Working on creating dashboards from google sheets, csv or json here EasyAnalytica.com

jlambertsyesterday at 6:29 PM

A little desktop app that lets me upload transaction csvs from my bank and figure out how much I need to split with my partner. Mostly because I always forget to charge her for utilities or flight bookings and I hate going through the bank UI. Might also expand it with some simple subscription auditing logic.

Also, a dramatic anime intro (complete with cheesy AI generated theme song and video) starring our foster kittens. It's been interesting to learn about some of the techniques needed for consistency, how to storyboard, etc.

nickmadeyesterday at 6:37 PM

I’m building a simple CSS redesign for Hacker News on Safari iOS as an extension: https://apps.apple.com/us/app/y-redesign-for-hacker-news/id6...

I have a few other small side projects that generally improve my day-to-day life, including a better calendar widget for shift workers and a video speed controller that floats on websites where I frequently watch videos for easy access.

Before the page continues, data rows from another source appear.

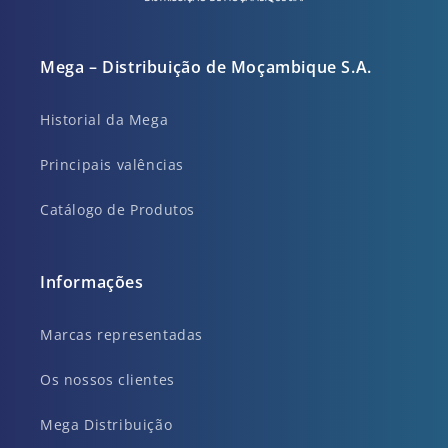
Mega – Distribuição de Moçambique S.A.
Historial da Mega
Principais valências
Catálogo de Produtos
Informações
Marcas representadas
Os nossos clientes
Mega Distribuição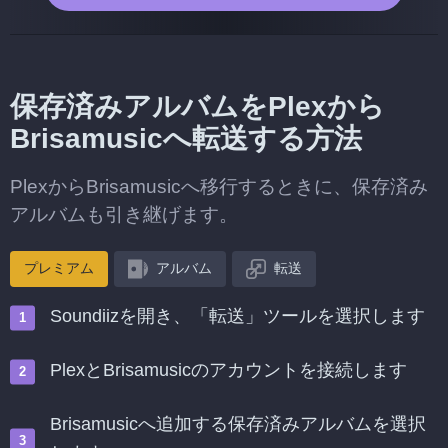
保存済みアルバムをPlexから
Brisamusicへ転送する方法
PlexからBrisamusicへ移行するときに、保存済み
アルバムも引き継げます。
プレミアム
アルバム
転送
Soundiizを開き、「転送」ツールを選択します
PlexとBrisamusicのアカウントを接続します
Brisamusicへ追加する保存済みアルバムを選択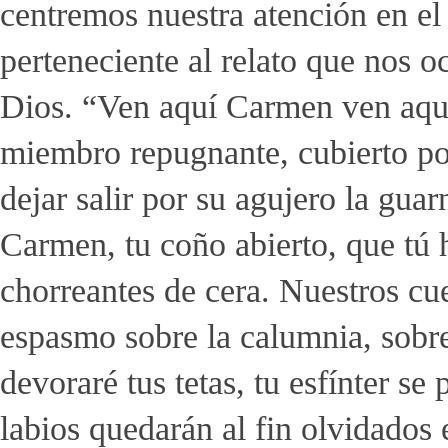
centremos nuestra atención en el
perteneciente al relato que nos o
Dios. “Ven aquí Carmen ven aquí 
miembro repugnante, cubierto p
dejar salir por su agujero la gu
Carmen, tu coño abierto, que tú 
chorreantes de cera. Nuestros c
espasmo sobre la calumnia, sobre
devoraré tus tetas, tu esfínter s
labios quedarán al fin olvidados 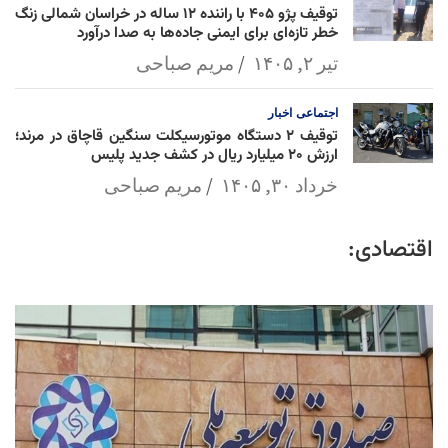
توقیف پژو ۴۰۵ با راننده ۱۲ ساله در خراسان شمالی زنگ
خطر تازه‌ای برای ایمنی جاده‌ها به صدا درآورد
تیر ۲, ۱۴۰۵
مریم صباحی
اجتماعی
اخبار
توقیف ۲ دستگاه موتورسیکلت سنگین قاچاق در مرند؛
ارزش ۲۰ میلیارد ریال در کشف جدید پلیس
خرداد ۳۰, ۱۴۰۵
مریم صباحی
اقتصادی: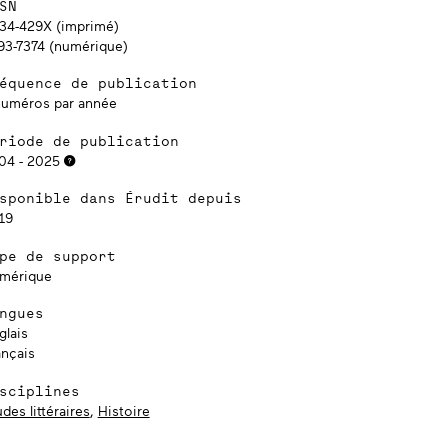
SN
34-429X (imprimé)
93-7374 (numérique)
équence de publication
numéros par année
riode de publication
04 - 2025
sponible dans Érudit depuis
19
pe de support
mérique
ngues
glais
ançais
sciplines
des littéraires
,
Histoire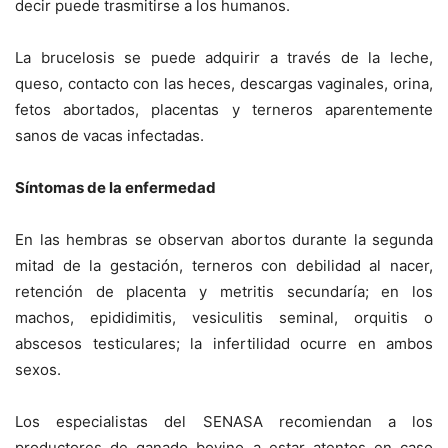
decir puede trasmitirse a los humanos.
La brucelosis se puede adquirir a través de la leche,
queso, contacto con las heces, descargas vaginales, orina,
fetos abortados, placentas y terneros aparentemente
sanos de vacas infectadas.
Síntomas de la enfermedad
En las hembras se observan abortos durante la segunda
mitad de la gestación, terneros con debilidad al nacer,
retención de placenta y metritis secundaría; en los
machos, epididimitis, vesiculitis seminal, orquitis o
abscesos testiculares; la infertilidad ocurre en ambos
sexos.
Los especialistas del SENASA recomiendan a los
productores de ganado bovino a estar atentos en caso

OfflineSergioyesterday at 6:25 PM

My project is WithAudio and is gonna be WithAudio for a while. Its a text to speech reader. Initially I decided to generate pargraph by paragaph. But that was not a great call as users sometimes might have to wait for the whole paragraph to be ready before they can listen. Now I'm working on changing it to sentence by sentence. I think that + adding 2 new languages would take most of my January's budgeted time.

https://desktop.with.audio

melezhikyesterday at 7:34 PM

DTAP protocol.

Double TAP is lightweight testing framework where users write black box tests as rules checking output from tested "boxes". Boxes could be anything from http client, web server to messages in syslog. This universal approach allows to test anything with just dropping text rules describing system behavior in black box manner.